Taking these factors in sequence, the record clearly establishes that the Defendant was convicted of counts five and six, both for Class A misdemeanor theft. Second, multiple convictions breach a clear and unequivocal rule of law. Third, a fundamental constitutional right of the Defendant, his Fifth Amendment right to be free from double jeopardy, is affected. Fourth, the Defendant entered open pleas to both indictments. At the guilty plea hearing, the State acknowledges, "That is the substance of counts 5 and 6 under two theories." At the sentencing hearing, the State also admits, "Counts 5 and 6 are different alternative theories of a misdemeanor theft." The record is devoid of any evidence that the Defendant waived the issue for tactical reasons. Fifth, we consider violation of the Defendant's protection against double jeopardy to be sufficiently serious as to require our review in order to do substantial justice. Accordingly, we will review the trial court's error in this regard in spite of the Defendant's failure to raise it as an issue.
The State concedes in its brief that the two convictions for Class A misdemeanor theft should merge. We agree.

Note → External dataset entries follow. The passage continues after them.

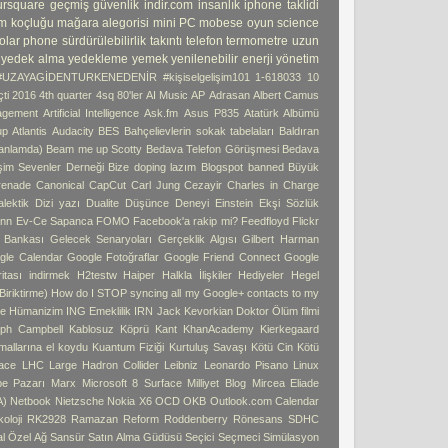
ursquare
geçmiş
güvenlik
indir.com
insanlık
iphone taklidi
m koçluğu
mağara alegorisi
mini PC
mobese
oyun
science
olar phone
sürdürülebilirlik
takıntı
telefon
termometre
uzun
yedek alma
yedekleme
yemek
yenilenebilir enerji
yönetim
#UZAYAGİDENTURKENEDENİR
#kişiselgelişim101
1-618033
10
ti
2016 4th quarter
4sq
80'ler
AI Music
AP
Adrasan
Albert Camus
agement
Artificial Intelligence
Ask.fm
Asus P835
Atatürk Albümü
up
Atlantis
Audacity
BES
Bahçelievlerin sokak tabelaları
Baldıran
 anlamda)
Beam me up Scotty
Bedava Telefon Görüşmesi
Bedava
işim Sevenler Derneği
Bize doping lazım
Blogspot banned
Büyük
enade
Canonical
CapCut
Carl Jung
Cezayir
Charles in Charge
alektik
Dizi yazı
Dualite
Düşünce Deneyi
Einstein
Ekşi Sözlük
ann
Ev-Ce Sapanca
FOMO
Facebook'a rakip mi?
Feedfloyd
Flickr
i Bankası
Gelecek Senaryoları
Gerçeklik Algısı
Gilbert Harman
gle Calendar
Google Fotoğraflar
Google Friend Connect
Google
tası indirmek
H2testw
Haiper
Halkla İlişkiler
Hediyeler
Hegel
iriktirme)
How do I STOP syncing all my Google+ contacts to my
e
Hümanizim
ING Emeklilik
IRN
Jack Kevorkian Doktor Ölüm filmi
ph Campbell
Kablosuz Köprü
Kant
KhanAcademy
Kierkegaard
 mallarına el koydu
Kuantum Fiziği
Kurtuluş Savaşı
Kötü Cin
Kötü
ace
LHC
Large Hadron Collider
Leibniz
Leonardo Pisano
Linux
pe Pazarı
Marx
Microsoft 8 Surface
Milliyet Blog
Mircea Eliade
A)
Netbook
Nietzsche
Nokia X6
OCD
OKB
Outlook.com Calendar
oloji
RK2928
Ramazan
Reform
Roddenberry
Rönesans
SDHC
l Özel Ağ
Sansür
Satın Alma Güdüsü
Seçici
Seçmeci
Simülasyon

It is well established that the double jeopardy guarantees of the Fifth Amendment to the United States Constitution, and article I, section 10 of the Tennessee Constitution, protect individuals from the imposition of multiple punishments for the same offense. North Carolina v. Pearce, 395 U.S. 711, 717 (1969); State v. Denton, 938 S.W.2d 373, 378 (Tenn. 1996). The proper remedy for such situations is a merger of the two convictions into one by vacating the conviction on the lesser offense. State v. Zirkle, 910 S.W.2d 874, 889 (Tenn.Crim.App. 1995).
This Court has previously held that double jeopardy prohibits separate convictions where the same evidence was used to support both theft convictions. See State v. Sharn Green, No. W2003-01176-CCA-R3-CD, 2004 WL 286743, at *4 (Tenn.Crim.App., Jackson, Feb. 12, 2004). Because of double jeopardy prohibitions, we are required to merge the two convictions into a single conviction for theft. We note the Defendant's effective sentence remains unchanged.
CONCLUSION
Because the theft convictions must be merged in order to avoid double jeopardy, we remand for correction of the judgment forms. In all other respects, the sentencing decision of the Marshall County Circuit Court is affirmed.